Lineares Fernsehen ist heute nur eine von vielen Anwendungen am Smart TV. Viele Zuschauer streamen TV-Inhalte lieber aus den Mediatheken der TV-Sender oder holen sich Filme von Netflix & Co. auf den großen Schirm. Außerdem schwappt gerade ein neues Streaming-Modell aus den USA herüber: werbefinanzierte Streaming-Plattformen (Free Ad-supported Streaming TV, FAST), die für die Nutzer kostenlose Inhalte bereitstellen.
Solche Dienste zeigen inzwischen auch hierzulande verkaufte Smart TVs. So bewirbt Amazon für seine neuen TVs mit Fire OS außer Amazon Prime seinen FAST-Dienst freevee.
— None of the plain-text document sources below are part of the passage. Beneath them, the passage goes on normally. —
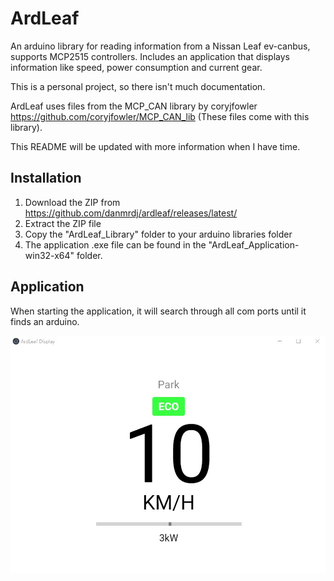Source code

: # ArdLeaf
An arduino library for reading information from a Nissan Leaf ev-canbus, supports MCP2515 controllers.
Includes an application that displays information like speed, power consumption and current gear.

This is a personal project, so there isn't much documentation.

ArdLeaf uses files from the MCP_CAN library by coryjfowler https://github.com/coryjfowler/MCP_CAN_lib 
(These files come with this library).

This README will be updated with more information when I have time.

## Installation
1. Download the ZIP from https://github.com/danmrdj/ardleaf/releases/latest/
2. Extract the ZIP file
3. Copy the "ArdLeaf_Library" folder to your arduino libraries folder
4. The application .exe file can be found in the "ArdLeaf_Application-win32-x64" folder.

## Application
When starting the application, it will search through all com ports until it finds an arduino.

![Image of application](Images/application.jpg)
Dieser tarnt sich in den Kanallisten als Prime Video Channels und streamt auch laufende TV-Inhalte von ZDF und ARD; die allerdings mit großem Zeitversatz und in sehr niedriger Auflösung.
Samsung hat mit Samsung TV Plus eine eigene FAST-Plattform im Angebot, die diverse Kanäle anderer Anbieter kuratiert, etwa DAZN, FIFA+ oder Pluto TV. LG integriert seine werbefinanzierte IPTV-Plattform LG Channels, hinter der Xumo steht, ein Joint Venture der US-Kabelnetzbetreiber Charter Communications und Comcast (Mutter von NBC Universal und Sky). Über LG Channels sind mittlerweile gut 250 Kanäle abrufbar, darunter viele von Pluto TV und Rakuten TV. Im April gab LG bekannt, dass sich die Nutzerzahlen der LG Channels gegenüber dem Vorjahr verdreifacht hätten, blieb konkrete Zahlen aber schuldig.
Getestet haben wir jeweils ein Smart TV von Amazon, LG, Metz, Philips, Samsung und Sony. Sonys Videostreamingdienst Bravia Core ist kostenpflichtig und anders als etwa Amazons Prime Video den Sony-TVs vorbehalten. Der werbefinanzierte Sony-Dienst Crunchyroll bietet Animes, ein Vollprogramm mit Reklame als Währung hat der Hersteller indes ebenso wenig wie Philips und Metz. Man findet auf diesen Geräten aber Apps für FAST-Dienste wie Pluto TV.
Homescreen aufräumen
Auf ihren Startseiten versuchen die Smart-TV-Hersteller, ihr komplettes Angebot zu präsentieren und möglichst viel Werbung und Empfehlungen einzubauen. Welche Apps während der Installation automatisch auf dem Homescreen landen, dürfte von Zahlungen der Anbieter abhängen. Wer genau wie viel an wen zahlt, wird dabei nicht offengelegt.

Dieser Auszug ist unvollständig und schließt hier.